Take the line with "All features tested" and every line after it in the data. Transcribe them exactly, through the last.

(Source material begins)

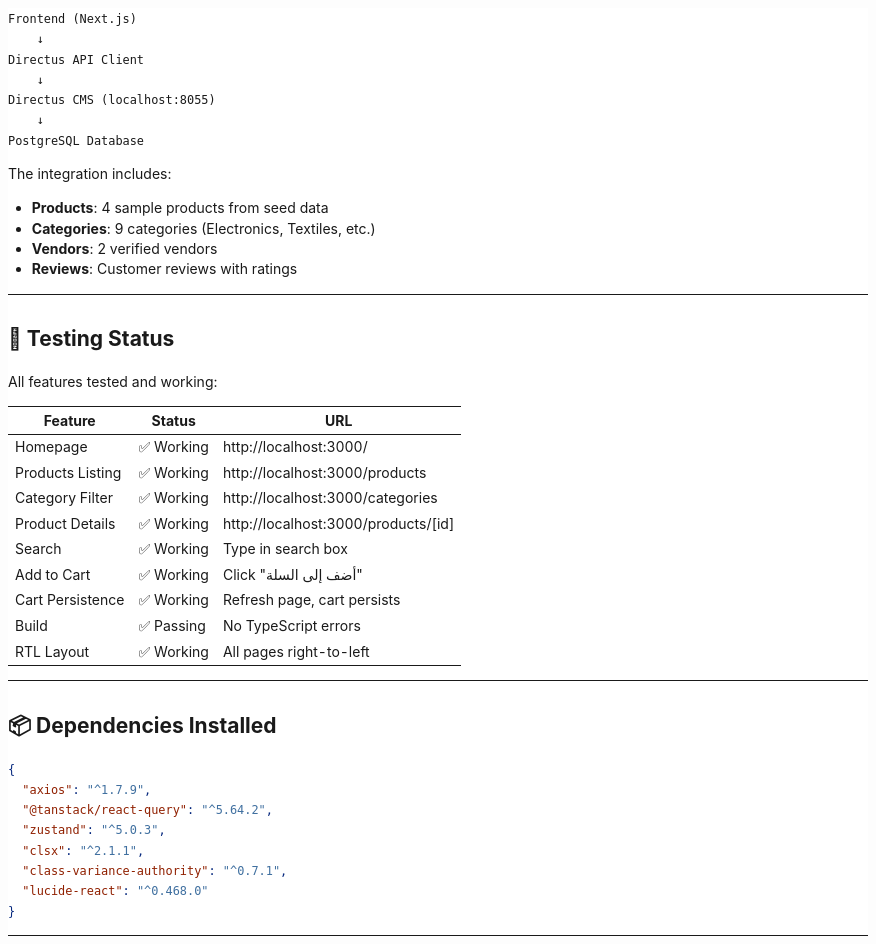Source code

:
 ```
Frontend (Next.js) 
    ↓
Directus API Client 
    ↓
Directus CMS (localhost:8055)
    ↓
PostgreSQL Database
```

The integration includes:
- **Products**: 4 sample products from seed data
- **Categories**: 9 categories (Electronics, Textiles, etc.)
- **Vendors**: 2 verified vendors
- **Reviews**: Customer reviews with ratings

---

## 🧪 Testing Status

All features tested and working:

| Feature | Status | URL |
|---------|--------|-----|
| Homepage | ✅ Working | http://localhost:3000/ |
| Products Listing | ✅ Working | http://localhost:3000/products |
| Category Filter | ✅ Working | http://localhost:3000/categories |
| Product Details | ✅ Working | http://localhost:3000/products/[id] |
| Search | ✅ Working | Type in search box |
| Add to Cart | ✅ Working | Click "أضف إلى السلة" |
| Cart Persistence | ✅ Working | Refresh page, cart persists |
| Build | ✅ Passing | No TypeScript errors |
| RTL Layout | ✅ Working | All pages right-to-left |

---

## 📦 Dependencies Installed

```json
{
  "axios": "^1.7.9",
  "@tanstack/react-query": "^5.64.2",
  "zustand": "^5.0.3",
  "clsx": "^2.1.1",
  "class-variance-authority": "^0.7.1",
  "lucide-react": "^0.468.0"
}
```

---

(Source material ends)

Answer to this problem:
All features tested and working:

| Feature | Status | URL |
|---------|--------|-----|
| Homepage | ✅ Working | http://localhost:3000/ |
| Products Listing | ✅ Working | http://localhost:3000/products |
| Category Filter | ✅ Working | http://localhost:3000/categories |
| Product Details | ✅ Working | http://localhost:3000/products/[id] |
| Search | ✅ Working | Type in search box |
| Add to Cart | ✅ Working | Click "أضف إلى السلة" |
| Cart Persistence | ✅ Working | Refresh page, cart persists |
| Build | ✅ Passing | No TypeScript errors |
| RTL Layout | ✅ Working | All pages right-to-left |

---

## 📦 Dependencies Installed

```json
{
  "axios": "^1.7.9",
  "@tanstack/react-query": "^5.64.2",
  "zustand": "^5.0.3",
  "clsx": "^2.1.1",
  "class-variance-authority": "^0.7.1",
  "lucide-react": "^0.468.0"
}
```

---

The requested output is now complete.